Dukungan itu disampaikan terkait penetapan tersangka Novanto oleh Komisi Pemberantasan Korupsi (KPK). Novanto terjerat kasus dugaan korupsi proyek e-KTP.
Wakil Sekretaris Jenderal Partai Golkar Maman Abdurrahman sebagai juru bicara menuturkan, Golkar menghormati keputusan KPK dan mengedepankan hukum.
"Dalam semangat pemberantasan korupsi kan ini semangatnya ingin melakukan pemberantasan korupsi dengan mengedepankan hukum sebagai panglima. Kami hormati proses ini, kami hargai," ujar Maman di Senayan, Jakarta, Selasa (25/7/2017).
(baca: Novanto Tersangka, Akbar Tandjung Khawatir Golkar Terdepak dari Parlemen)
Maman menegaskan, Golkar dari tingkat daerah hingga pusat, termasuk senior partai kompak menjaga soliditas partai.

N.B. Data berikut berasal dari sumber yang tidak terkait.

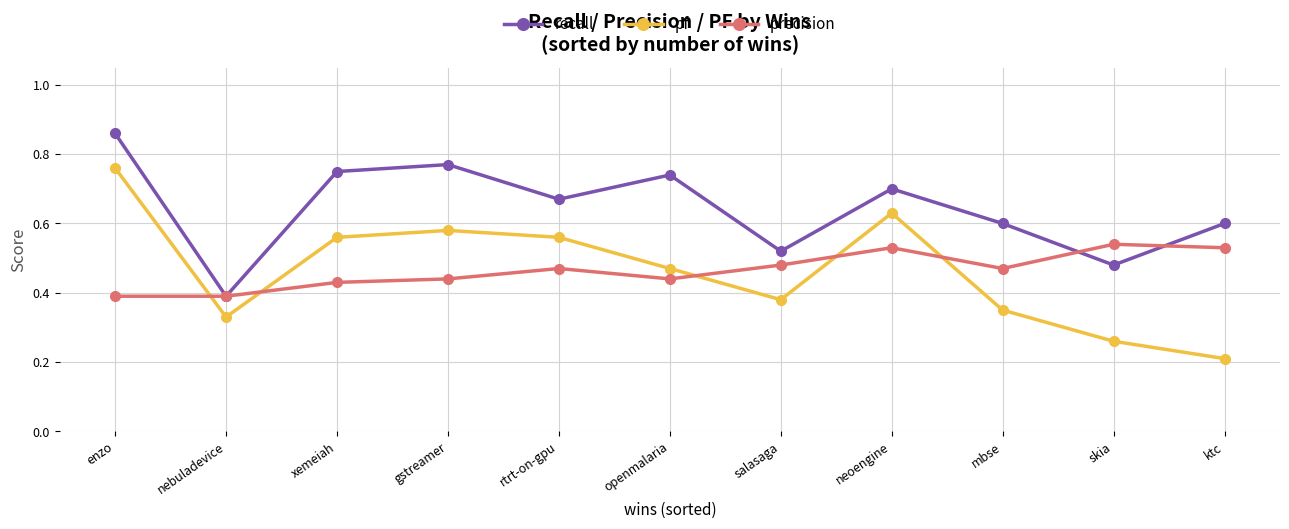

Rank the series at xemeiah from highest to lowest value.

recall, pf, precision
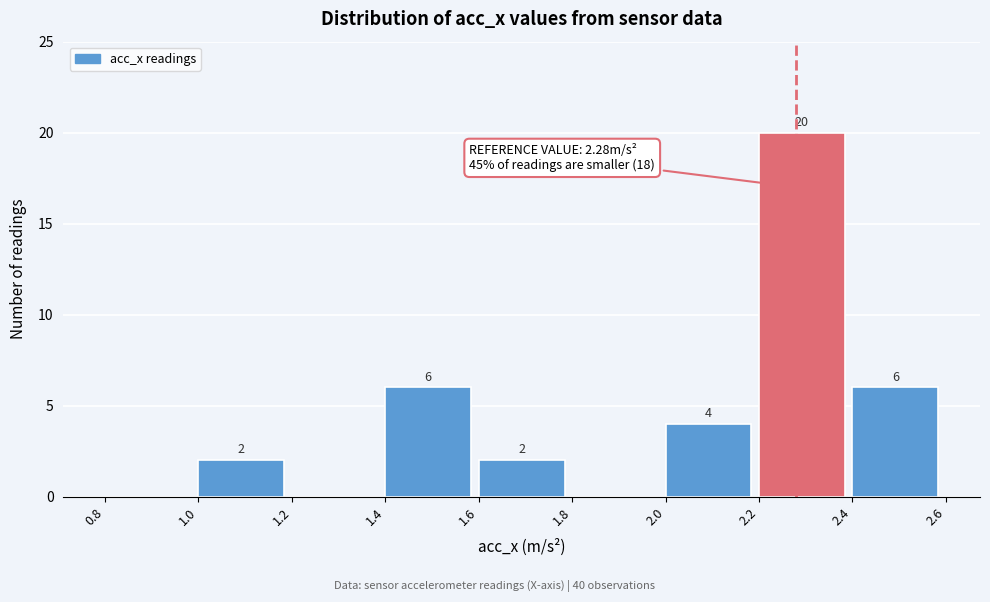

Which range on the x-axis has the tallest bar?

2.2 to 2.4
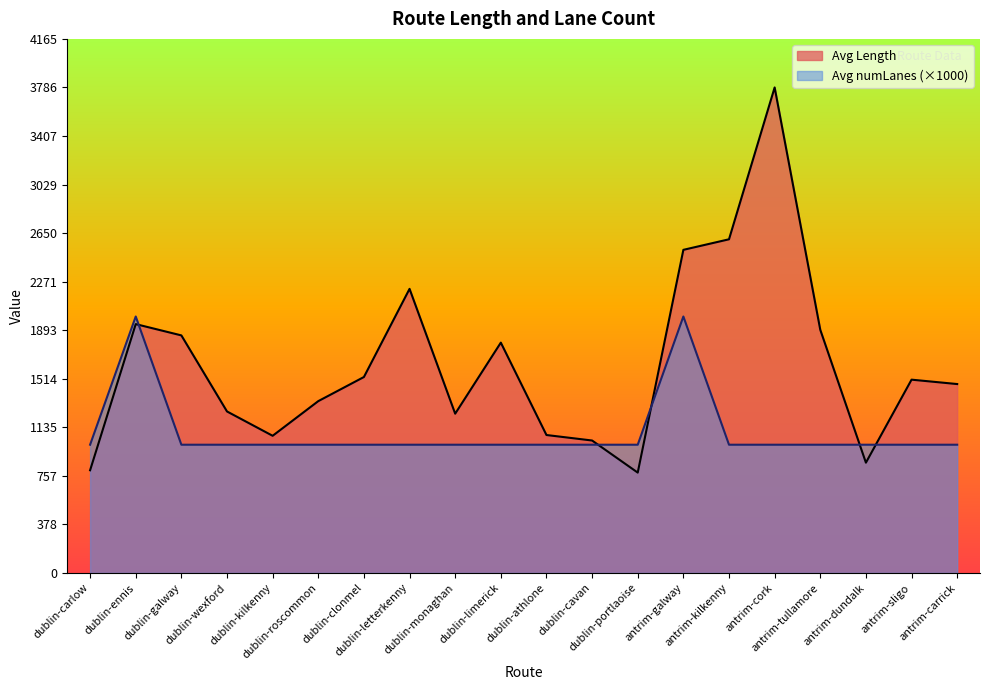

Which has a higher value, dublin-galway or dublin-ennis?

dublin-ennis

Ia tak menampik, penetapan tersangka terhadap Novanto memang memberi dampak psikologis kepada setiap kader partai.
Namun, ada satu pegangan yang membuat partai kuat dalam menjalani cobaan tersebut, yakni poin ketiga Panca Bhakti Partai Golkar.
(baca: DPD Golkar se-Indonesia Solid Dukung Novanto meski Tersangka)

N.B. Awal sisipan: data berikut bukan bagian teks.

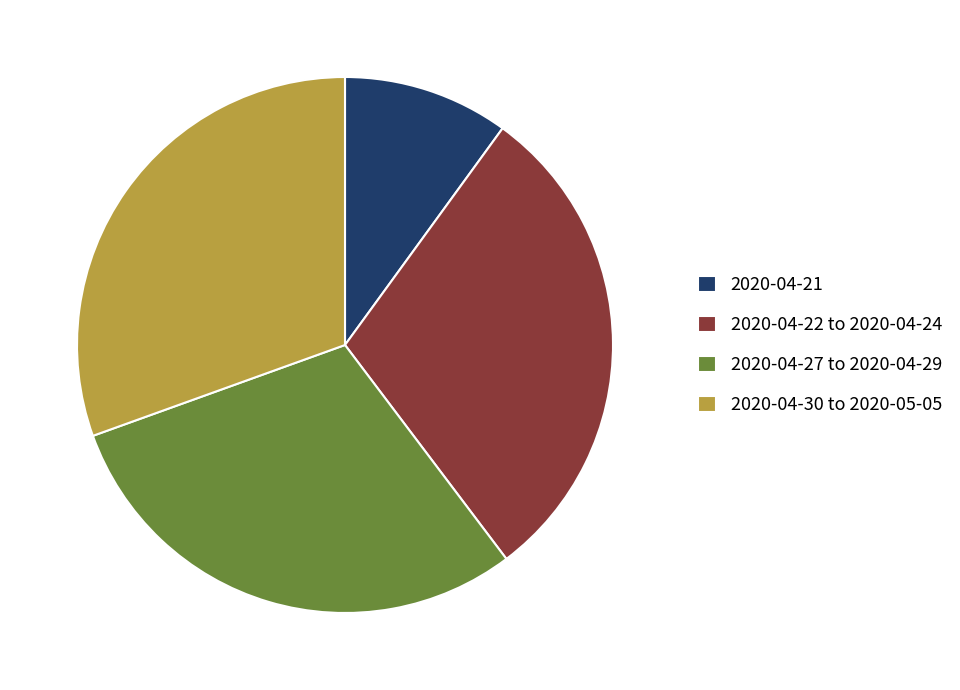

Is the sum of 2020-04-22 to 2020-04-24 and 2020-04-21 greater than half?

No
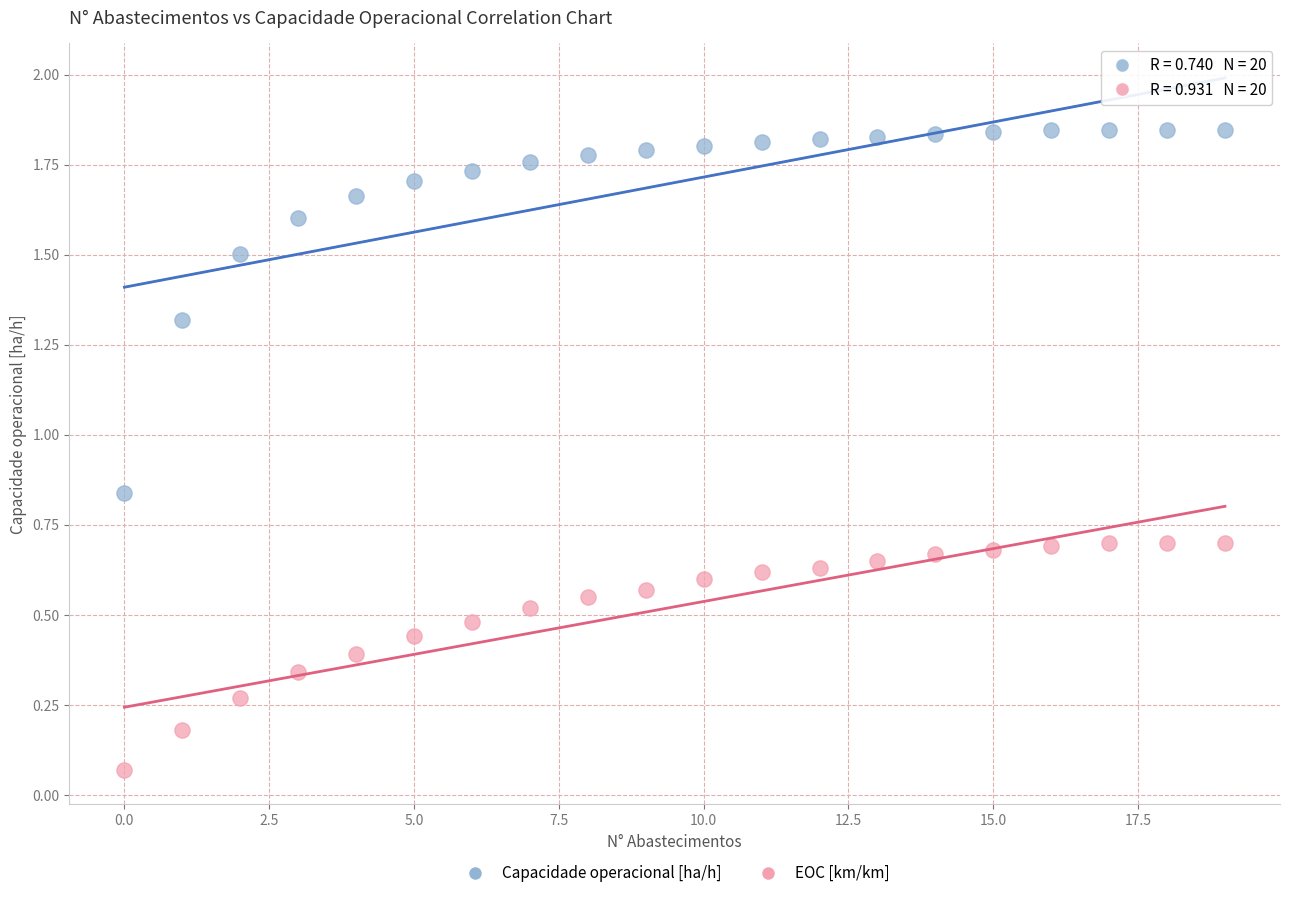

Which series reaches the maximum Y coordinate?

Capacidade operacional [ha/h]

Poin ketiga tersebut berbunyi: "Kami, warga Partai Golongan Karya adalah Pembina Persatuan dan Kesatuan Bangsa yang berwatak setia kawan."
"Jadi cita-cita dan semangat Golkar untuk menjaga itu dan mengedepankan aspek kesetiakawanan itu," tuturnya.
Golkar, kata Maman, belajar dari pengalaman sebelumnya dan tak ingin lagi terjebak dengan permainan kelompok-kelompok di luar partai yang ingin memecah belah.
Sebab, konflik partai akan berimbas pula pada kondusivitas pemerintahan.
(baca: Generasi Muda Golkar Kritik Keputusan DPP yang Pertahankan Novanto)
Ia mencontohkan, saat terjadi konflik dualisme kepengurusan Golkar beberapa waktu lalu.
"Kejadian konflik Partai Golkar setahun lalu berdampak secara linier terhadap kondusivitas negara kita hari ini. Ini yang mau kami jaga," ucap Maman.
Adapun saat disinggung masalah etika, Maman merasa bahwa tafsir "etika" setiap orang berbeda-beda.
Saat ini, menjaga stabilitas partai dianggap lebih penting untuk menjaga kondusivitas pemerintahan.
"Masalah etika dan sebagainya saya pikir tafsir nilai etika berbeda-beda. Artinya, kami menjaga kepentingan yang jauh lebih besar," ucapnya.